After all this, the analysis is the easy and fun part. Because this post is already long enough I’m going to just show the creation of that graphic I started with. My workflow at this point is writing SQL queries in SQL Server Management Studio until I’m satisfied I’ve got the right filtering and aggregation; then I copy and paste that query into my R script so everything is in one place. If the SQL gets much more complicated than the below I’d want to save separate SQL scripts rather than copy them into R.

So here it is, code to pull down the appropriately weighted responses for all questions in all countries that have an “agree” part of the response.
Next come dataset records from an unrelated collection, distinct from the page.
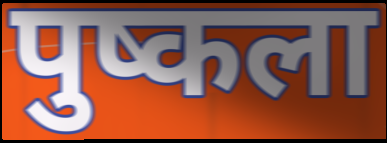
पुष्कला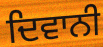
ਦਿਵਾਨੀ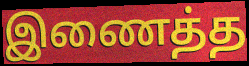
இணைத்த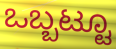
ಒಬ್ಬಟ್ಟೂ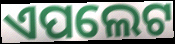
ଏପଲେଟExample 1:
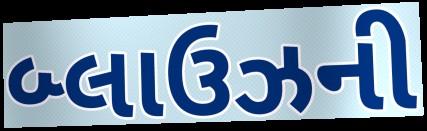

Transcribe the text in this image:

બ્લાઉઝની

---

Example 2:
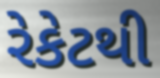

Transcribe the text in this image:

રેકેટથી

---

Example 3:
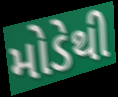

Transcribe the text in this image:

મોડેથી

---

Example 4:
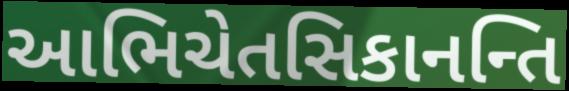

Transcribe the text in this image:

આભિચેતસિકાનન્તિ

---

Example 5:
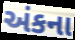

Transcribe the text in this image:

અંકનાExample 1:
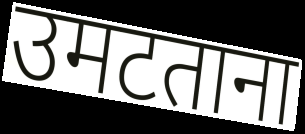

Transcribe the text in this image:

उमटताना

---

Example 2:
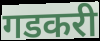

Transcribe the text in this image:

गडकरी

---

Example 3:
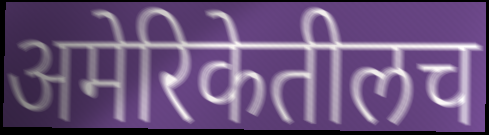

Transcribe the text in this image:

अमेरिकेतीलच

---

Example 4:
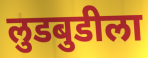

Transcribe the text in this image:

लुडबुडीला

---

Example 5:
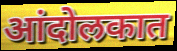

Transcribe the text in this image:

आंदोलकात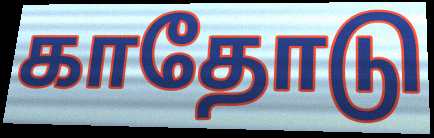
காதோடு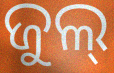
ଜୁଲ୍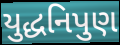
યુદ્ધનિપુણ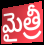
మైత్రీ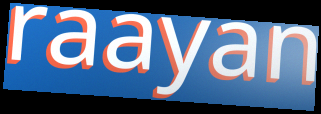
raayan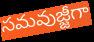
సమవుజ్జీగా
The code below is specific to my setup in that I have an ODBC data source name “sqlserver” which I use to connect to the localhost database; that was just set up in the Windows ODBC administrator by following the prompts. If you’ve got a remote server it gets a little more complicated.

sql <- "
WITH agree_questions AS
  (SELECT	DISTINCT question, c.question_id
   FROM wvs.d_responses AS a
   INNER JOIN wvs.f_wvs AS b
     ON a.response_id = b.response_id
   INNER JOIN wvs.d_questions AS c
     ON b.question_id = c.question_id
   WHERE agrees = 1)
SELECT
  sum(g.weight * f.agrees) / sum(g.weight) AS weighted_agree,
  question,
  country_code
FROM wvs.f_wvs AS d
INNER JOIN agree_questions AS e
  ON d.question_id = e.question_id
INNER JOIN wvs.d_responses AS f
  ON d.response_id = f.response_id
INNER JOIN wvs.d_respondents AS g
  ON d.respondent_id = g.respondent_id
WHERE f.invalid != 1
GROUP BY question, country_code
ORDER by weighted_agree DESC"

con <- dbConnect(odbc(), "sqlserver", database = "survey_microdata")

d <- dbGetQuery(con, sql)

d2 <- d %>%
  as_tibble() %>%
  mutate(question = fct_reorder(question, weighted_agree)) %>%
  mutate(country_code = fct_reorder(country_code, weighted_agree)) 
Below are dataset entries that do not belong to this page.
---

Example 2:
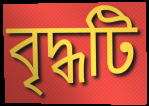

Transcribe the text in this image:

বৃদ্ধটি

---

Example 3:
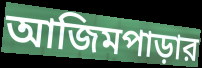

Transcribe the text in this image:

আজিমপাড়ার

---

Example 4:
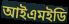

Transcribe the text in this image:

আইএমইডি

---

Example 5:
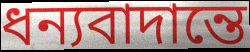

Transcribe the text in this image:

ধন্যবাদান্তেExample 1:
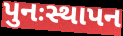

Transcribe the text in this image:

પુનઃસ્થાપન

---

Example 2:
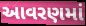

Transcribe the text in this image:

આવરણમાં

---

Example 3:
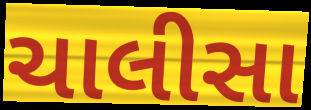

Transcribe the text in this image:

ચાલીસા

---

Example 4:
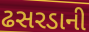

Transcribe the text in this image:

ઢસરડાની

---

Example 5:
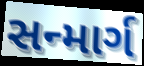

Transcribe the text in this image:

સન્માર્ગ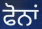
ਫੋਨਾਂ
yup <- length(unique(d2$question))

d2 %>%
  ggplot(aes(x = country_code, y = question)) +
  theme_tufte(base_family = "main_font") +
  geom_tile(aes(fill = weighted_agree)) +
  scale_fill_viridis("Weighted percentage of valid answers that agreed or strongly agreed:", label = percent) +
  theme(axis.text.x = element_text(angle = 45, hjust = 1, size = 8),
        legend.position = "bottom",
        axis.text.y = element_text(size = 7)) +
  labs(x = "The countries that 'agree' with more statements are on the right.",
       y = "The statements most agreed with (when asked) are at the top.\n",
       caption = "Source: http://www.worldvaluessurvey.org/WVSDocumentationWV6.jsp, WV6_Data_R_v20180912. Analysis by https:/freerangestats.info") +
  # draw the countries along the top as a sort of repeat of the x axis:
  geom_text(data = distinct(d2, country_code), aes(label = country_code), 
            y = yup + 1, angle = 45, hjust = 0, size = 2.7) +
  expand_limits(y = yup + 9, x = length(unique(d2$country_code)) + 3) +
  ggtitle("What do people of the world agree with?",
          "All questions in the World Values survey with an agree/disagree style of response.")

I’ve ignored statistical issues so far, in particular dealing with sampling uncertainty and the complex survey nature of the data. But I’m all set up to do this when I need to (and I need to understand better the sampling design to do it properly), down the track at some point I hope.

That’s all for now. But I’ll definitely be coming back to this data!